Es kann ja sein, daß das alles sehr spekulativ ist, aber vielleicht finden sich Anhaltspunkte, an denen man das eine oder andere klären kann. Schließlich ist es nicht ganz ohne Bedeutung für uns, ob die Katastrophe schon stattgefunden hat, noch bevorsteht oder ob wir uns mitten darin befinden.

Ich habe vorhin schon erwähnt, daß sich noch nichts über den Zusammenhang der beiden ineinander projizierten Räume sagen läßt. Beispielsweise nicht, ob ich als Person gespalten bin oder identisch bleibe, ob zum Beispiel die Wahrnehmungen, die ich als Vorderer oder Hinterer mache, sich im selben Kopf widerspiegeln. Dann würde der Abstand von einer Millisekunde unter Umständen zu einer Reizüberlastung führen oder zu noch schlimmeren Erscheinungen. Das muß sich nun an meiner Person als Indikator zeigen, und für diesen Fall bin ich vorbereitet, ich sprach schon davon.

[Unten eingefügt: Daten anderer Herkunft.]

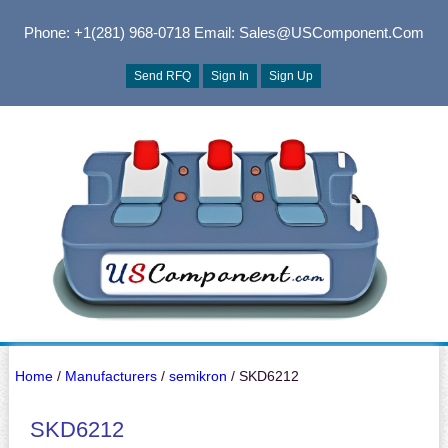
Phone: +1(281) 968-0718
Email: Sales@USComponent.com
Send RFQ
Sign In
Sign Up
Home
/
Manufacturers
/
semikron
/ SKD6212
SKD6212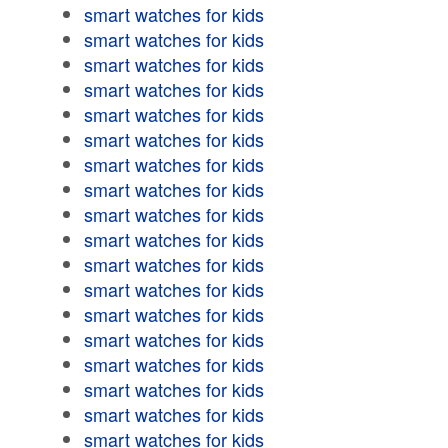
smart watches for kids
smart watches for kids
smart watches for kids
smart watches for kids
smart watches for kids
smart watches for kids
smart watches for kids
smart watches for kids
smart watches for kids
smart watches for kids
smart watches for kids
smart watches for kids
smart watches for kids
smart watches for kids
smart watches for kids
smart watches for kids
smart watches for kids
smart watches for kids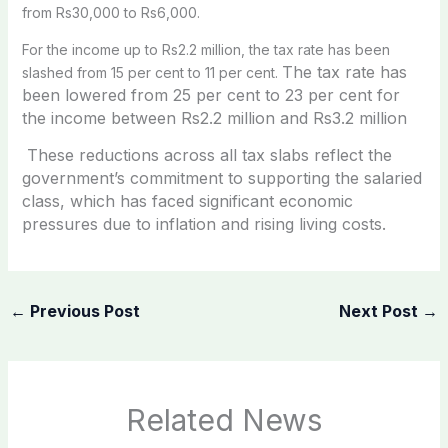
from Rs30,000 to Rs6,000.
For the income up to Rs2.2 million, the tax rate has been
The tax rate has
slashed from 15 per cent to 11 per cent.
been lowered from 25 per cent to 23 per cent for
the i
ncome between Rs2.2 million and Rs3.2 million
These reductions across all tax slabs reflect the
government’s commitment to supporting the salaried
class, which has faced significant economic
pressures due to inflation and rising living costs.
←
Previous Post
Next Post
→
Related News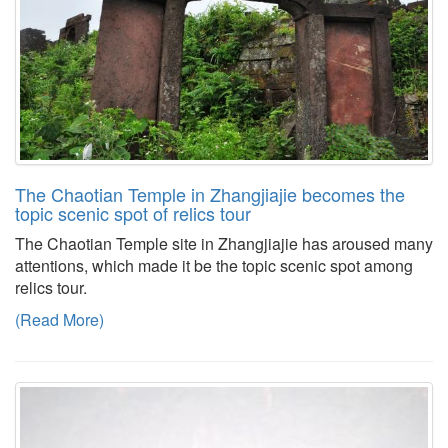
The Chaotian Temple in Zhangjiajie becomes the
topic scenic spot of relics tour
The Chaotian Temple site in Zhangjiajie has aroused many
attentions, which made it be the topic scenic spot among
relics tour.
(Read More)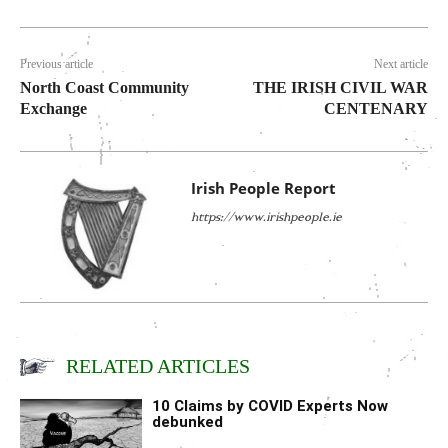
Previous article
Next article
North Coast Community
THE IRISH CIVIL WAR
Exchange
CENTENARY
Irish People Report
https://www.irishpeople.ie
RELATED ARTICLES
10 Claims by COVID Experts Now
debunked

Im Augenblick habe ich das Gefühl eines leichten Schwindels, aber das kann auch von der Aufregung und dem vielen Reden sein. Ich lege hier jedenfalls eine Betäubungsspritze bereit, die mich augenblicklich in Schlaf versenken wird, so daß die doppelte Reizflut unterbrochen wird.

Auf jeden Fall bitte ich die Basis, darauf zu achten, welcher Peilstrahl an der Grenze zur Normalzone verlischt, sie sind strukturiert und daher zu unterscheiden. Wenn meine Vorstellung stimmt, daß das Ganze hier Teil einer Starteinrichtung ist, dann müßte eigentlich das vordere Double, also das frühere Original, verschwinden. Wobei ich zugebe, daß das kein hinreichender Beweis wäre, höchstens ein Indiz.

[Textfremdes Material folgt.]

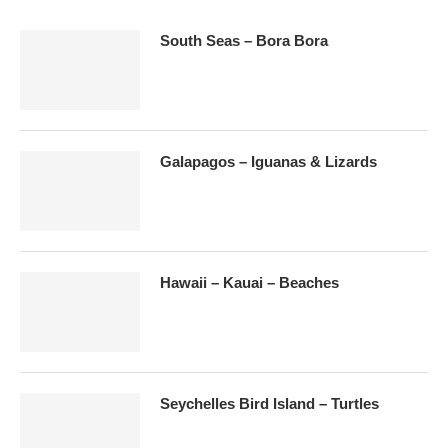
South Seas – Bora Bora
Galapagos – Iguanas & Lizards
Hawaii – Kauai – Beaches
Seychelles Bird Island – Turtles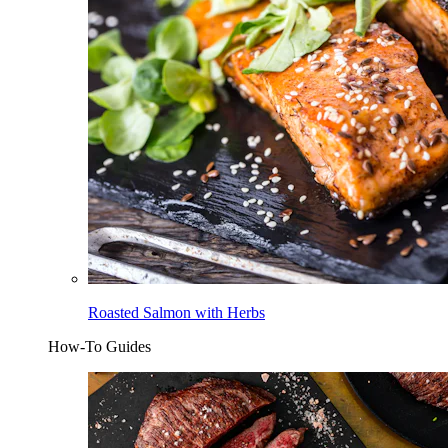
Roasted Salmon with Herbs
How-To Guides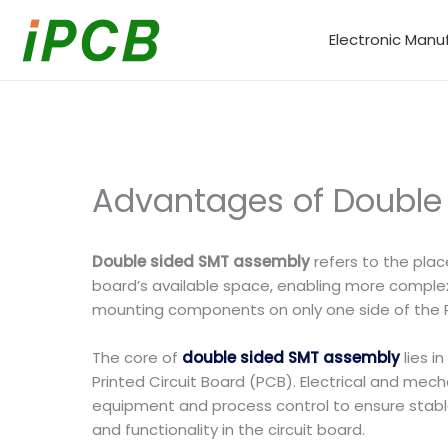
Skip
to
Electronic Manu
content
Advantages of Double
Double sided SMT assembly
refers to the pla
board’s available space, enabling more comple
mounting components on only one side of the 
The core of
double sided SMT assembly
lies i
Printed Circuit Board (PCB). Electrical and mec
equipment and process control to ensure stable s
and functionality in the circuit board.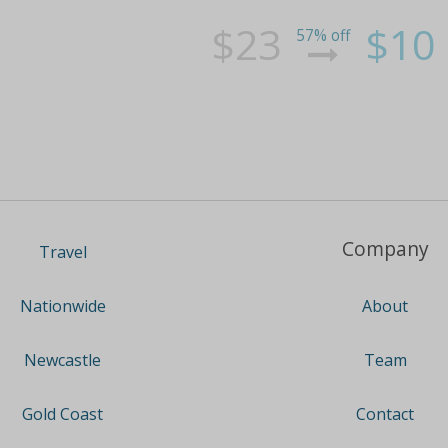
$23
$10
57% off
Company
Travel
About
Nationwide
Team
Newcastle
Contact
Gold Coast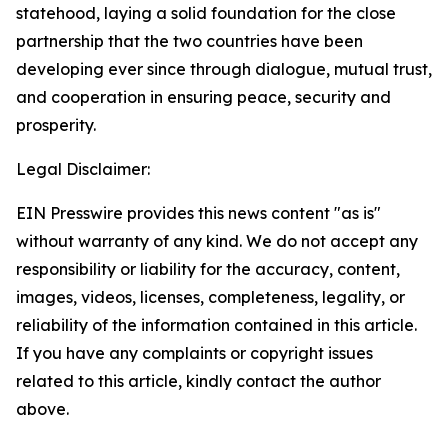
statehood, laying a solid foundation for the close
partnership that the two countries have been
developing ever since through dialogue, mutual trust,
and cooperation in ensuring peace, security and
prosperity.
Legal Disclaimer:
EIN Presswire provides this news content "as is"
without warranty of any kind. We do not accept any
responsibility or liability for the accuracy, content,
images, videos, licenses, completeness, legality, or
reliability of the information contained in this article.
If you have any complaints or copyright issues
related to this article, kindly contact the author
above.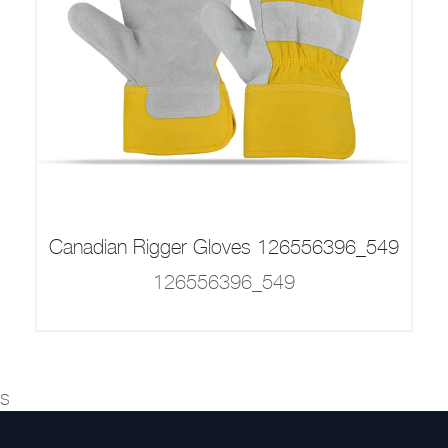
Canadian Rigger Gloves 126556396_549
126556396_549
s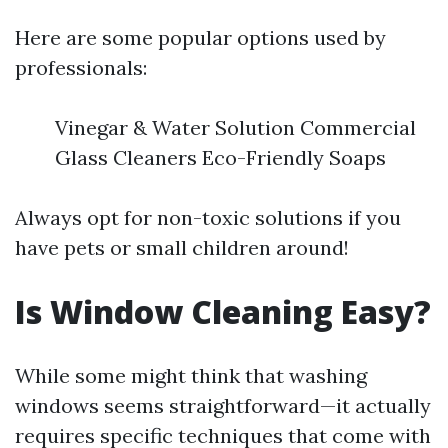
Here are some popular options used by
professionals:
Vinegar & Water Solution Commercial
Glass Cleaners Eco-Friendly Soaps
Always opt for non-toxic solutions if you
have pets or small children around!
Is Window Cleaning Easy?
While some might think that washing
windows seems straightforward—it actually
requires specific techniques that come with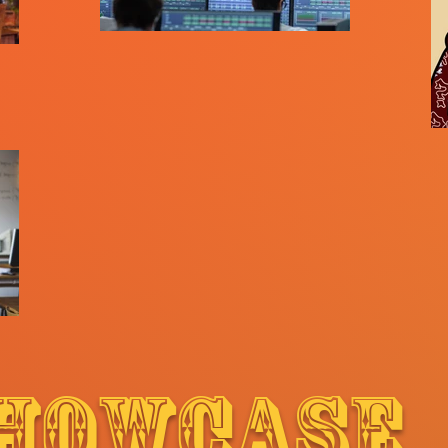
HOWCASE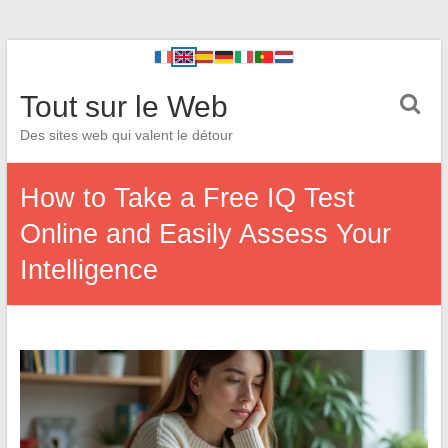
Tout sur le Web
Des sites web qui valent le détour
How to Take a Free IQ Test
Online and Easily Assess Your
Intelligence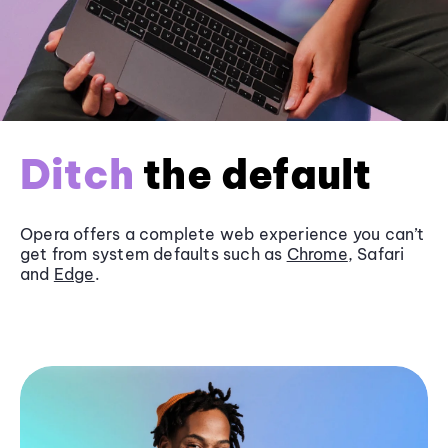
Ditch
the default
Opera offers a complete web experience you can’t
get from system defaults such as
Chrome
, Safari
and
Edge
.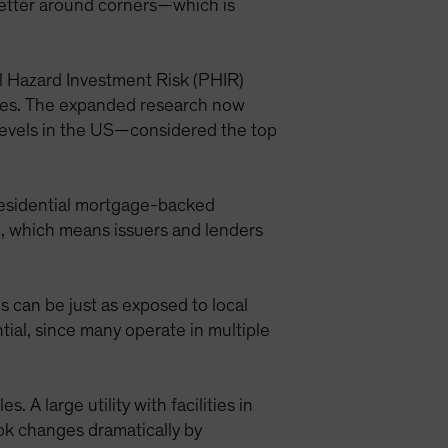
better around corners—which is
al Hazard Investment Risk (PHIR)
ties. The expanded research now
a levels in the US—considered the top
residential mortgage-backed
fic, which means issuers and lenders
s can be just as exposed to local
ial, since many operate in multiple
 A large utility with facilities in
ook changes dramatically by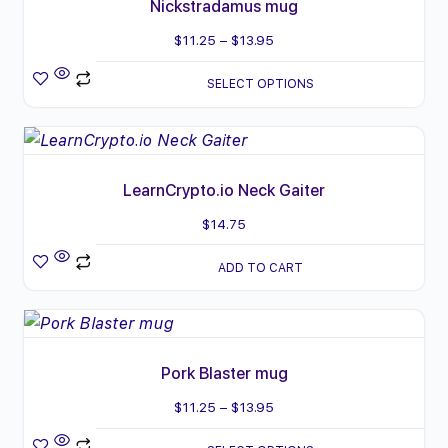
Nickstradamus mug
Price
$
11.25
–
$
13.95
range:
SELECT OPTIONS
$11.25
through
$13.95
LearnCrypto.io Neck Gaiter
$
14.75
ADD TO CART
This
product
Pork Blaster mug
has
multiple
Price
$
11.25
–
$
13.95
variants.
range: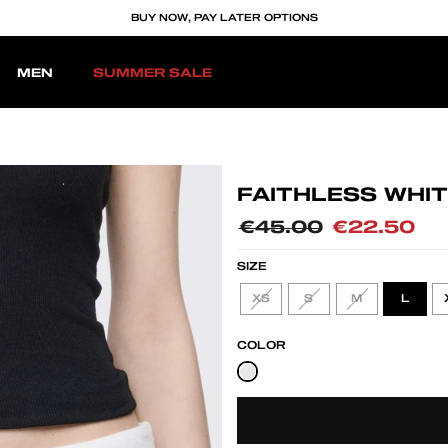
BUY NOW, PAY LATER OPTIONS
MEN
SUMMER SALE
FAITHLESS WHIT
Regular
€45.00
Sale
€22.50
price
price
SIZE
XS
S
M
L
COLOR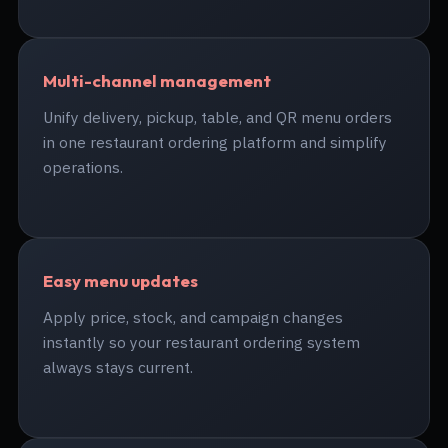
Multi-channel management
Unify delivery, pickup, table, and QR menu orders
in one restaurant ordering platform and simplify
operations.
Easy menu updates
Apply price, stock, and campaign changes
instantly so your restaurant ordering system
always stays current.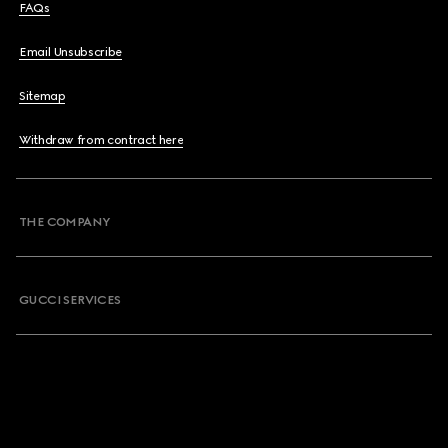
FAQs
Email Unsubscribe
Sitemap
Withdraw from contract here
THE COMPANY
GUCCI SERVICES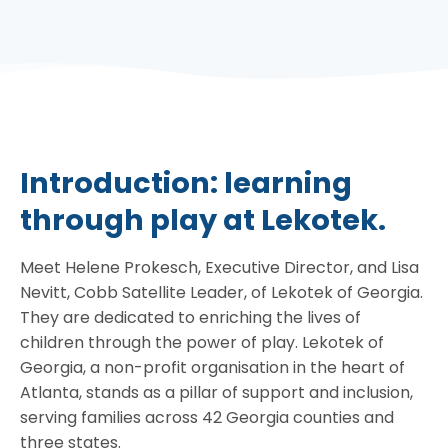
Introduction: learning
through play at Lekotek.
Meet Helene Prokesch, Executive Director, and Lisa
Nevitt, Cobb Satellite Leader, of Lekotek of Georgia.
They are dedicated to enriching the lives of
children through the power of play. Lekotek of
Georgia, a non-profit organisation in the heart of
Atlanta, stands as a pillar of support and inclusion,
serving families across 42 Georgia counties and
three states.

Ich merke aber jetzt doch, daß in meinem Kopf etwas brummt. Wie lange noch? Zwei Minuten. Besser, ich schone mich. Wünscht mir einen guten Schlaf.“

Elber gab sich die Spritze.

Woleg wartete in einer Art kalter Erregung. Endlich trat die Fähre aus der Verdopplungszone heraus. „Ich leite die Landung ein!“ erklärte Woleg für das Protokoll.

Und dann sah er: Der vordere Peilstrahl war zuerst erloschen.